Ils m’ont envoyé dans des classes spécialisées, CC1, Cours de cheminement particulier. Ce couloir-là, tout le monde avait le nom, c’était le couloir des retardés. Tu sors de là, tu as une étiquette dans le front. (...) Les classes à cheminements particuliers. Je n’appelle pas ça un cheminement, j’appelle ça juste particulier. C’est pour des « particuliers ». Ils ont dû se dire selon moi, tu as un petit espace dans toute l’école secondaire pour ces personnes-là… cette catégorie-là et le reste de l’école, c’est toute du monde régulier. Comment tu es vu par eux ? C’est plate le mot, de l’entendre, mais tu es vu comme de la merde. Il s’est ramassé là parce qu’il est mauvais à l’école et il ne fera rien de sa vie...

Simon

C’est davantage dans un contexte de « classe spéciale » que l’élève s’est senti exclu ou discriminé par l’institution en raison de ses difficultés. Jacob a été déçu de s’être fait refuser sa participation aux activités parascolaires de son école, puisqu’il n’était pas un élève de classe ordinaire. Clément a aussi partagé son expérience avec une conseillère d’orientation de son école qui lui a fait comprendre qu’il ne pouvait recevoir des services d’orientation, car il ne faisait pas partie d’un groupe d’élèves prioritaire:

La seule affaire qu’elle a faite à la fin, elle m’a dit, tu n’es pas la priorité. Elle m’a dit que le monde qui sont plus en priorité ce sont ceux en secondaire 5. Donc encore là, c’est dans l’optique de nous mettre de côté. Pour eux, c’était plus important le monde de secondaire 5. Fait que nous autres, c’est quoi qu’on était pour eux ? Clément

La faible attente de succès a également été perçue par des participants qui ont été en classe spéciale du type « cheminement particulier de formation continue », « formation préparatoire au travail » ou « formation à un métier semi-spécialisé ». Ces trois formations ne permettent pas de cheminer au secteur régulier vers l’atteinte du diplôme d’études secondaires. Les élèves ont alors ressenti une impression de « perte de temps ». Simon et Laurence se sont sentis pénalisés dans leurs apprentissages puisqu’ils n’avaient pas les mêmes cours qu’au cheminement régulier. Laurence croit que cela a pu diminuer sa motivation et son envie de poursuivre sa formation. Une déception, voire une frustration, a été rapportée par quelques participants concernant leurs possibilités limitées en emploi, par

la suite. Clément a l’impression, encore aujourd’hui, de faire partie d’une « sous-classe », depuis le moment où il a été intégré dans ces classes.

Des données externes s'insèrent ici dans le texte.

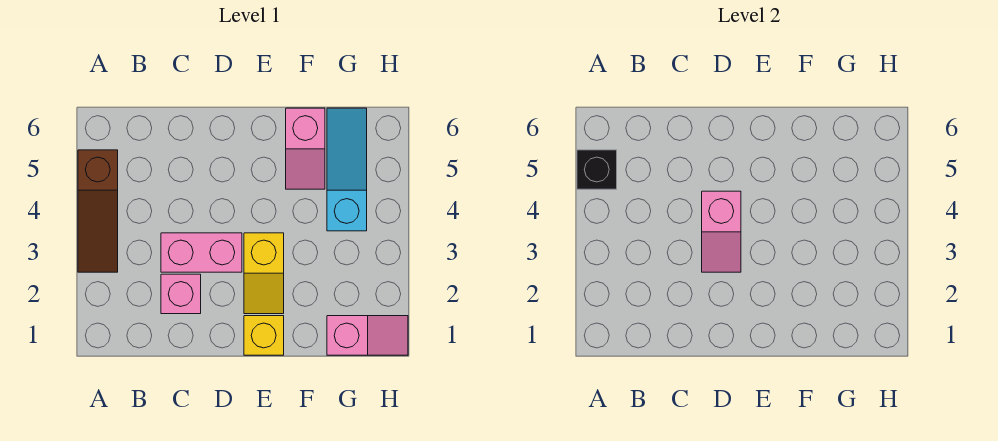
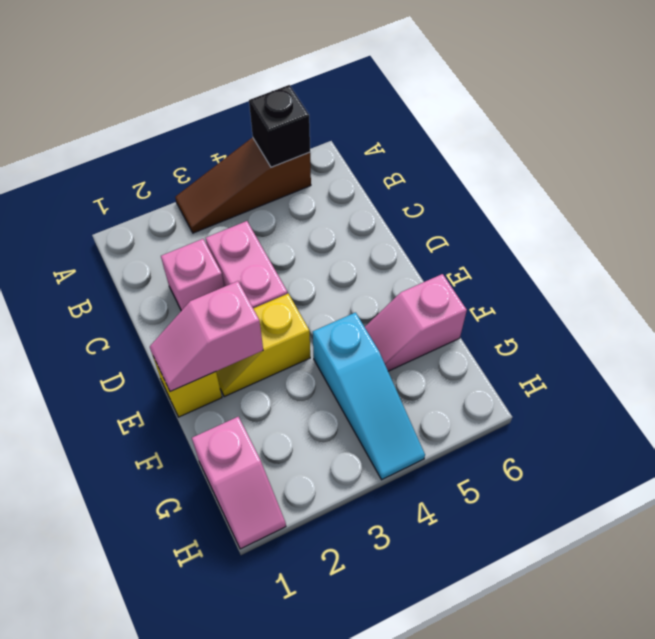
pink 1x2 slope [702,191,741,272] -> pink 1x2 slope moved to [150,281,263,392]
cyan 1x3 slope [327,108,367,231] -> cyan 1x3 slope turned to [313,313,425,480]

Pour Jasmine, avoir intégré une classe spéciale a d’abord été une déception puisqu’elle voulait paraitre « normale » :

J’étais comme, ok j’ai regardé les élèves et je me disais, mon dieu qu’est-ce que je fais là ? Pourquoi je me suis ramassée là ? J’étais un peu désespérée en fait. Je me suis dit, est-ce que je vais être pognée dans des classes de même tout mon secondaire, sérieusement ? (...) J’étais juste contente de retourner au régulier, de me dire je suis normale finalement. Au moins, j’étais heureuse d’être avec des gens normaux ou presque normaux. Jasmine

L’étiquetage des élèves qui fréquentent ces classes spéciales est aussi perçu par ceux qui ne les ont jamais intégrés. Ces participants se montrent heureux de ne pas avoir fait partie des classes spéciales, de ne pas avoir été « voués à ne pas être bon », ni d’avoir été catégorisés par les autres élèves. C’est le cas d’Anna qui croit peu au potentiel de ces classes :

Moi, j’y crois pas à ces classes adaptées là. Je ne sais pas pourquoi, mais je sens qu’on fait juste leur faire croire qu’ils vont aller plus loin qu’ils le peuvent.